Output each line of the listing exactly, though pictures are not to appear.

▬▬▬▬▬▬▬▬▬▬

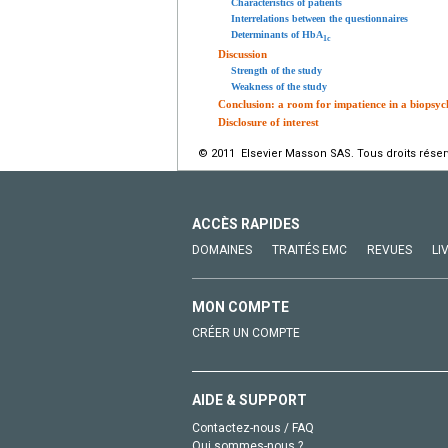
Characteristics of patients
Interrelations between the questionnaires
Determinants of HbA
1c
Discussion
Strength of the study
Weakness of the study
Conclusion: a room for impatience in a biopsyc
Disclosure of interest
© 2011 Elsevier Masson SAS. Tous droits réser
ACCÈS RAPIDES
DOMAINES
TRAITÉS EMC
REVUES
LI
MON COMPTE
CRÉER UN COMPTE
AIDE & SUPPORT
Contactez-nous / FAQ
Qui sommes-nous ?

▬▬▬▬▬▬▬▬▬▬

**TASK RESULT:**
Characteristics of patients
Interrelations between the questionnaires
Determinants of HbA
1c
Discussion
Strength of the study
Weakness of the study
Conclusion: a room for impatience in a biopsyc
Disclosure of interest
© 2011 Elsevier Masson SAS. Tous droits réser
ACCÈS RAPIDES
DOMAINES
TRAITÉS EMC
REVUES
LI
MON COMPTE
CRÉER UN COMPTE
AIDE & SUPPORT
Contactez-nous / FAQ
Qui sommes-nous ?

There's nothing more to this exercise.